Mother of Demons by Eric Flint

Jens was frowning. “But that’s not the only reason we let her live. It was also . . . I don’t know. She was so incredibly brave.”

Indira sighed. She understood, even if Jens didn’t. The culture of the human colony was rapidly being shaped by its necessities.

A warrior culture. One of whose inevitable features is deep respect for courage, even the courage of the enemy.

It was an aspect of warrior cultures which many people admired, even in the 22nd century—including professional historians. Romantically seductive, unless you understood the corollary.

When the Mongols took Kiev they spared the life of the commander of the garrison, out of admiration for his courage. They did the same, later, at Aleppo.

Then they slaughtered everyone else.

Her musings were interrupted by the male in the wounded gukuy’s mantle.

“Please. Do any of you—demons—speak my language?” The male was speaking Anshaku.

“Yes,” replied Indira immediately. “I do.”

Ochre and red rippled across the male’s mantle, in the delicate, complex traceries of which only males were capable.

“Are you—are you the Mother of Demons?”

Indira sighed. It seemed she was doomed to that title.

“You may call me so, if you wish.”

The male—a truemale, she now recognized—made the gesture of obedience. Then spoke again.

“Will Nukurren live?”

“She will live, according to our healer. Her recovery will be difficult, however. And—” A quick question to Maria. “—her eye cannot be saved.”

“So long as she lives,” said the truemale softly. To Indira’s astonishment, the little male began stroking his companion’s head. His mantle was flushed with that shade of green which, for gukuy, was the sign of romantic attachment.

Now this is something I’ve never seen. A romantic attachment between a female and a truemale?

She pondered the situation. Julius had long been puzzled by the active sex life enjoyed by the gukuy, the vast majority of whom were sterile females.
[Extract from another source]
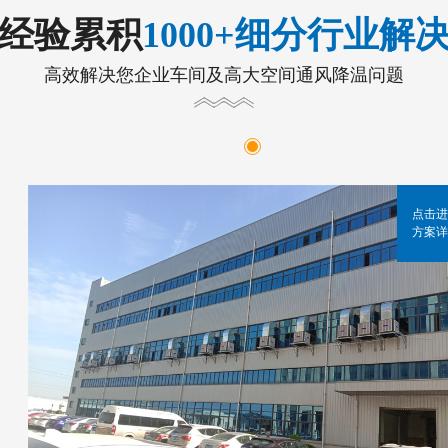
年经验累积
1000+细分行业解
高效解决您企业车间及高大空间通风降温问题
点击进
方案详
Sex, he had explained to her, takes up a lot of biological energy, and he couldn’t figure out why a species would evolve such an orientation when there was no possibility of reproduction between sterile females. Among the owoc, a cousin species, there was little sexual activity except between mothers and males. He had eventually developed an explanation which satisfied him. Though it was based on an elaborate (to Indira’s mind, arcane) web of neurological reasoning and kin selection game theory, his hypothesis amounted to: “They’re smart, sex is fun, and how are you gonna keep `em down on the farm when they’ve been to gay Paree?”

Still, the sex life of gukuy followed definite rules. Sterile females coupled with other sterile females. Truemales with mothers. (Eumales with no one.) Indira had never observed a romantic relationship between a truemale and a sterile female. Even among the relatively tolerant barbarian tribes, such an attachment would be considered unnatural and perverted. And among the far less tolerant civilized cultures—such as the Ansha from which the truemale obviously came—such a coupling would be anathema, for which the priests would demand the death penalty.

There’s a fascinating story here. I must learn it from him.

“What is your name?” she asked. To her surprise, the answer came from behind her. In the voice of Ushulubang.

“He is called Dhowifa.”

She had not heard the sage coming. Ushulubang, she had already learned, was not given to ceremonious parades. At the moment, she was only accompanied by one of her pashoc—a young gukuy named Shurren, who, like Ushulubang, came from the Anshac capital of Shakutulubac.

Indira looked back at the truemale. Dhowifa had withdrawn further into the mantle cavity. Stripes of ochre and orange rippled along his mantle.

“Hello, great-nephew,” said Ushulubang softly.

A moment later, the truemale replied: “Hello, great-aunt Ushulubang.”

How many more surprises are there going to be today? wondered Indira. The two gukuy were not actually “nephew” and “aunt,” of course—not, at least, in the precise sense of the English words. But those were the nearest equivalents for the Anshac terms. Closely related members of the same clan, separated by sex and two generations.

Indira saw that the mantle of Ushulubang’s companion was dappled blue and yellow.

“What is the pervert Dhowifa doing here?” demanded Shurren. The tone of her voice was extremely hostile.